*Data under study:*
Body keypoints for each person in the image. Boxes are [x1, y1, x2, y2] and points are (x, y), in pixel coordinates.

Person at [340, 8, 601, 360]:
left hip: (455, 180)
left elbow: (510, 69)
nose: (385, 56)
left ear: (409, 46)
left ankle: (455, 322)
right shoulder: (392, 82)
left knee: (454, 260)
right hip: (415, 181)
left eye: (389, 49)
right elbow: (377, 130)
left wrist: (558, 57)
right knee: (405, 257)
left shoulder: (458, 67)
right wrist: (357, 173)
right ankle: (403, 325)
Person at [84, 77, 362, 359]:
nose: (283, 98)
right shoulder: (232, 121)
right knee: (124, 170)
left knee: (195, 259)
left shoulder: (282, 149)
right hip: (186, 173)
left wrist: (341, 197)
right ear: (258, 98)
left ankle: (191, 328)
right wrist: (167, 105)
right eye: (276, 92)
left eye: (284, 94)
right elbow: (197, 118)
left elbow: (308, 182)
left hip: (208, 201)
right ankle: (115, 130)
--
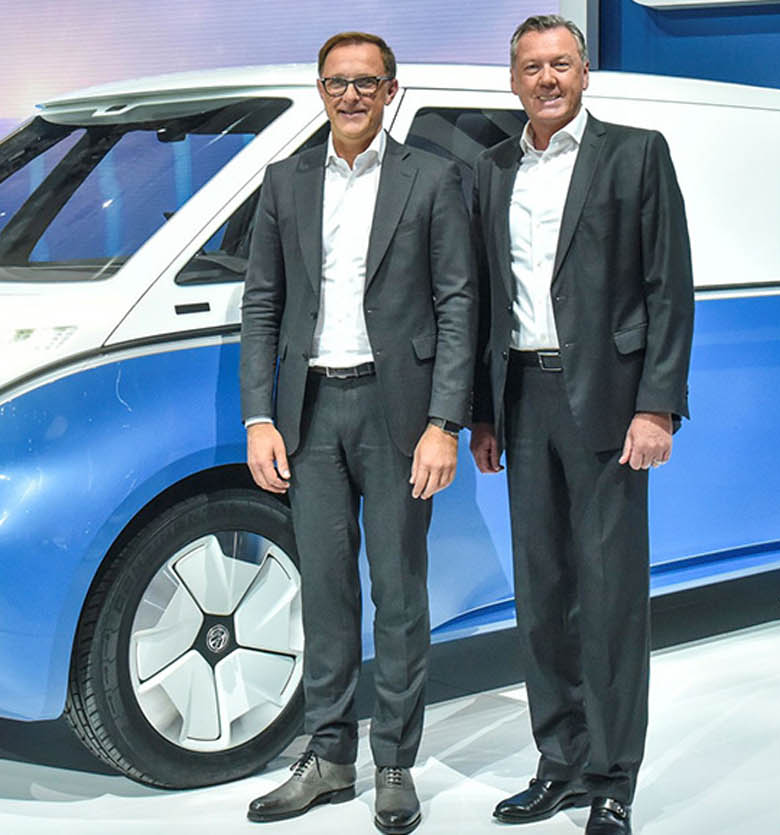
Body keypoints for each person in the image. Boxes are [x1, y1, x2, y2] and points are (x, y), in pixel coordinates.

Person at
* * *
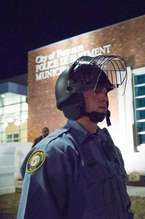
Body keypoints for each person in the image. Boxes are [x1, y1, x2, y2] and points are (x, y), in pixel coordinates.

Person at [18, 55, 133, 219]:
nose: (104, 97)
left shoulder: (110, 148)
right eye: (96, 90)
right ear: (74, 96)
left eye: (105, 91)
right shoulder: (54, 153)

*Task:*
A verbatim transcription is needed of the lines above, starting at the line with "nose: (104, 97)" and ending at the line with "right shoulder: (54, 153)", both included, and of nothing else.

*Response:*
nose: (104, 97)
left shoulder: (110, 148)
right eye: (96, 90)
right ear: (74, 96)
left eye: (105, 91)
right shoulder: (54, 153)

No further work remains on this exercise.